2. A comparison between the _shot count variable_ and a constant, which we will refer to as the _shot count_.
3. A conditional branch instruction, which targets the basic block if the comparison fails and a different block if it succeeds.
- Basic blocks which do not match the pattern described here are passed through unchanged. If that leaves QIR intrinsics unaltered, then further compilation by a classical toolchain (ie `gcc`) will likely fail.

## Run Your Transformed QIR

Now that you've got an output `.bc` file, you can inspect it by disassembling it (optional): `llvm-dis output.bc`, assuming that's what you named your output file in the CLI command above.
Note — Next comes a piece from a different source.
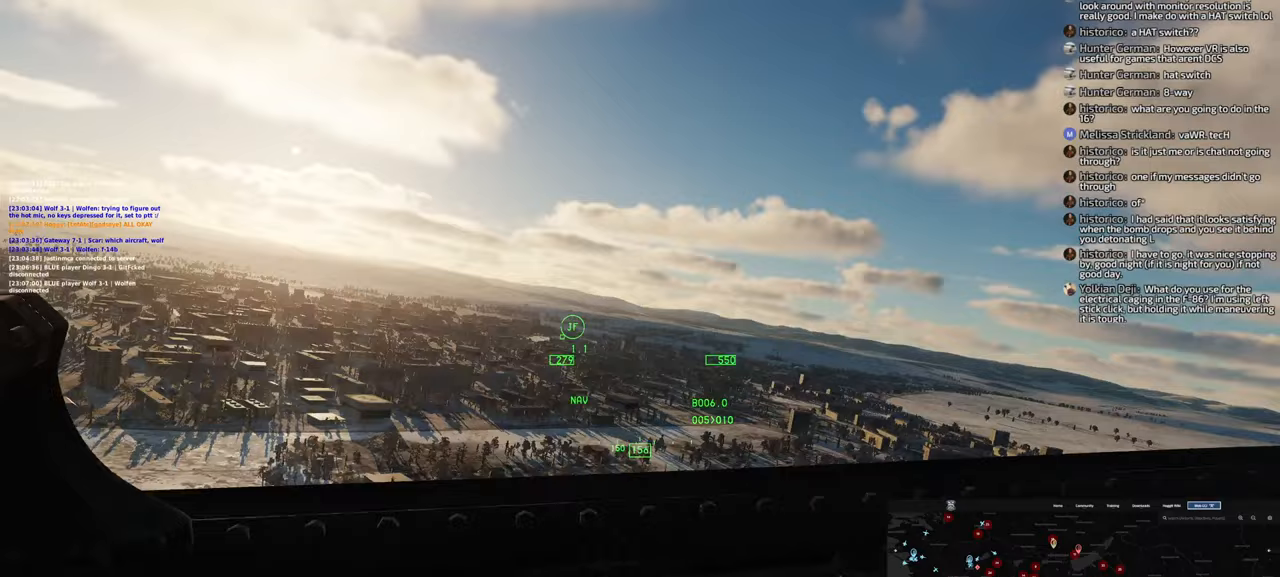
{"buttons": ["R1"], "left_stick": "center", "right_stick": "center", "events": [[367, "right_stick", "center"], [500, "R1", "down"]]}
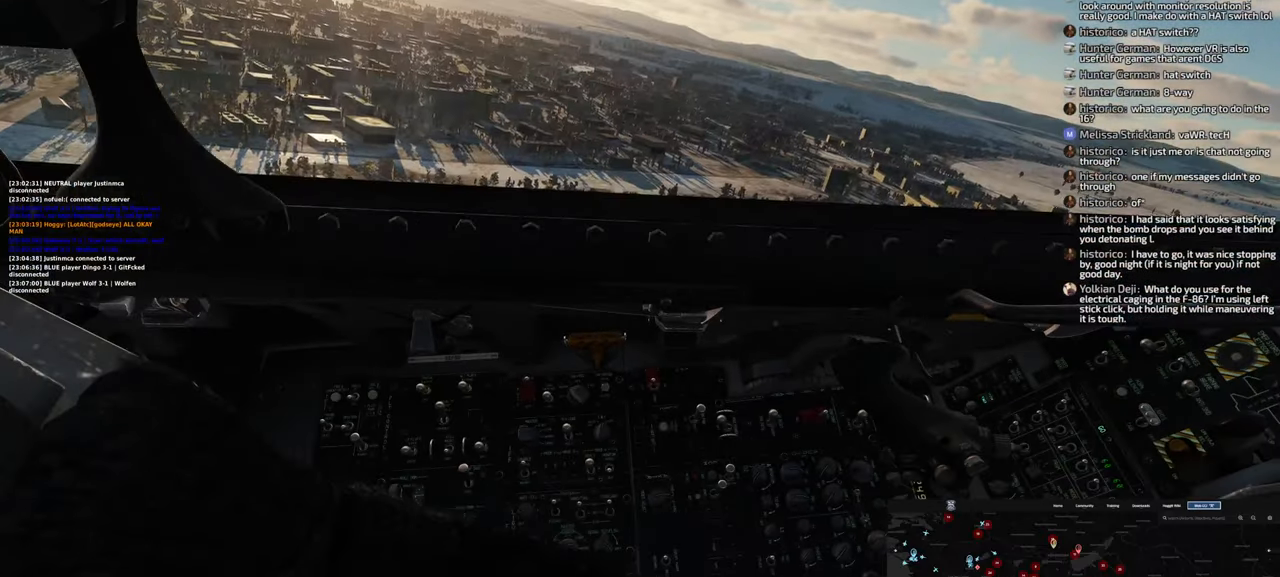
{"buttons": [], "left_stick": "center", "right_stick": "down", "events": [[167, "R3", "down"], [267, "R3", "up"], [317, "R1", "up"], [333, "right_stick", "down"]]}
Next, compile it by linking to the two shared libraries in use: the helper library (here in this repo) and the QCS SDK (installed as part of [Setup](#setup)). Here's an example using `gcc`:

```sh
gcc -Lpath/to/qcs-sdk-c-shared-lib -lqcs -L./helper -lhelper output.bc -o program
```

That produces an executable `program` which you can then run to execute your program on QCS. Happy computing!

## Transpile QIR to Quil

To transpile an input QIR program to Quil, run the CLI as shown here, following the LLVM-related instructions above. Note that this command only works for "simple" QIR modules which satisfy the following:

- All quantum instructions are contained within a single basic block, labeled `body`, within the entrypoint function.
- That function itself makes no function calls within the `body` block.
- The `body` basic block satisfies the _basic block preconditions_ described above in [QIR Preconditions](#qir-preconditions).

```
cargo run --features llvm13-0 transpile-to-quil path/to/input.bc
```

This will write the Quil program and shot count to `stdout`.

## Troubleshooting

### Logging

Run the CLI with `RUST_LOG` set in order to view logs emitted during the transformation process. Values include the verbose `debug` as well as `info`, `warning`, and `error`.

### Rust compilation error: "No suitable version of LLVM..."

Example:

```
Compiling llvm-sys v110.0.2
error: No suitable version of LLVM was found system-wide or pointed
to by LLVM_SYS_110_PREFIX.

Consider using `llvmenv` to compile an appropriate copy of LLVM, and
refer to the llvm-sys documentation for more information.

llvm-sys: https://crates.io/crates/llvm-sys
llvmenv: https://crates.io/crates/llvmenv
--> .../.cargo/registry/src/github.com-1ecc6299db9ec823/llvm-sys-110.0.2/src/lib.rs:486:1
|
486 | / std::compile_error!(concat!(
487 | | "No suitable version of LLVM was found system-wide or pointed
488 | | to by LLVM_SYS_",
489 | | env!("CARGO_PKG_VERSION_MAJOR"),
... |
496 | | llvmenv: https://crates.io/crates/llvmenv"
497 | | ));
| |___^

```

First, make sure you do in fact have the same LLVM version installed and on your `PATH` as you've
specified with the `--features` option in `cargo`. Run `llvm-config --version` to confirm. If not,
that needs fixing first.

If you do, perhaps you first tried to build the crate before LLVM was installed and configured. Run
`cargo clean -p llvm-sys` to clear the build and then retry.

You may also want to try setting the `LLVM_SYS__PREFIX` environment variable to point to
the LLVM installation you want to use. For example, if you've installed LLVM 13 via Homebrew on
macOS, try `export LLVM_SYS_130_PREFIX=/usr/local/opt/llvm`.

### gcc compilation error: ld: library not found for -lhelper

```
$ gcc -L../qcs-sdk-c -lqcs -L./helper -lhelper program.bc -o program
ld: library not found for -lhelper
```

Did you build the helper library in `./helper`? See [Setup](#setup).

### Runtime error: Library not loaded, image not found

On OSX, it might look like this:

```
$ ./program
dyld: Library not loaded: libhelper.dylib
Referenced from: .../qcs-qir-sdk/./program
Reason: image not found
```

The fix: set your `LD_LIBRARY_PATH` / `DYLD_LIBRARY_PATH` / `PATH` to include the relevant directory as described above in [Setup](#setup).

### Runtime error: program hangs for 30 seconds on start

Make sure you're running the dependencies specified by the QCS SDK, namely `quilc`.